OPINION | Could this be the moment for the Currie Cup to be restored to its former glory?

Supporters of Toyota Cheetahs have enjoyed a stellar Currie Cup 2019 from their team.
Supporters of Toyota Cheetahs have enjoyed a stellar Currie Cup 2019 from their team.
Image: Frikkie Kapp/BackpagePix

With rugby languishing in limbo due to Covid-19 its future is very much up for debate.

How the landscape will be redrawn when a semblance of normality returns is far from certain but it is perhaps the ideal time to take stock of where South African rugby will fit into the global scheme of things.

Given our changing world and the peril it holds‚ the emphasis is likely to shift to Test matches‚ rather than drawn-out trans-continental combat that takes a toll all-round.

This is the time for South African rugby to gaze inward. Super Rugby is played at great cost to the local game and South Africa’s returns (in 24 instalments we won it only three times) are not commensurate with its effort and endeavour.

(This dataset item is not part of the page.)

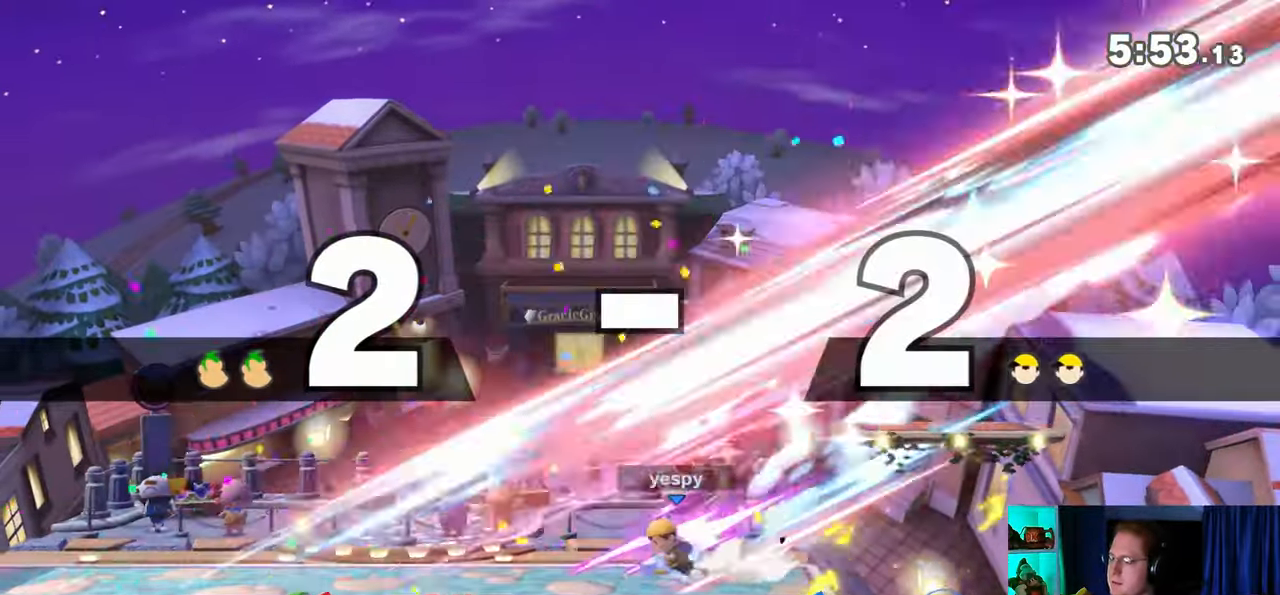
{"buttons": [], "left_stick": "center", "right_stick": "center", "events": []}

That has come at the expense of the Currie Cup which has increasingly had to fight for the right to exist. That may change as rugby bosses are weighing up their options to deliver a season that is still relevant and one in which they can mitigate their losses.

With this season’s Super Rugby already compromised and an unpalatable climax the most likely outcome‚ local suits may turn to the Currie Cup as its Carpathia. A double round of fixtures in which the Springboks for most of the time are on display will most likely reinvigorate the ailing competition.

The Currie Cup has drawn little commercial interest over the last decade and that is mainly due to the fact that its organisers have downgraded it to an afterthought on the local calendar.

Sponsors are more likely to gravitate back to the competition if they are given an offering of substance a double round is likely to provide.

A double round of fixtures will certainly impact the calendar but it may also provide SA Rugby the breathing space to still host Scotland and Georgia‚ even if they are rescheduled for after the Rugby Championship which is due to run between 8 August and 26 September.

Covid-19 restrictions are likely to linger and increasingly the Springboks’ July Tests are running the risk of being cancelled.

Playing those Tests in October before going on the end of year tour will mean the Springboks could be in for a highly concentrated workload (even worse than the Rugby World Cup) but at least SA Rugby would have salvaged a season which at the moment is teetering at the precipice.

Key to all this is the restoration of the Currie Cup‚ the glue that will bind the domestic season. SA Rugby shouldn’t just view a double round Currie Cup as this year’s get-out-of-jail card but it should become its banker.

It’s not as if SA Rugby is blind to its box office qualities.

Sanzaar’s own research has time and again shown that derby matches are the most coveted by fans and yet rugby bosses in South Africa‚ New Zealand and Australia have made their domestic leagues suffer.

Super Rugby’s shelf life is nearing expiry and in the Currie Cup‚ the competition that has historically kept South African rugby strong‚ SA Rugby has something worth investing in.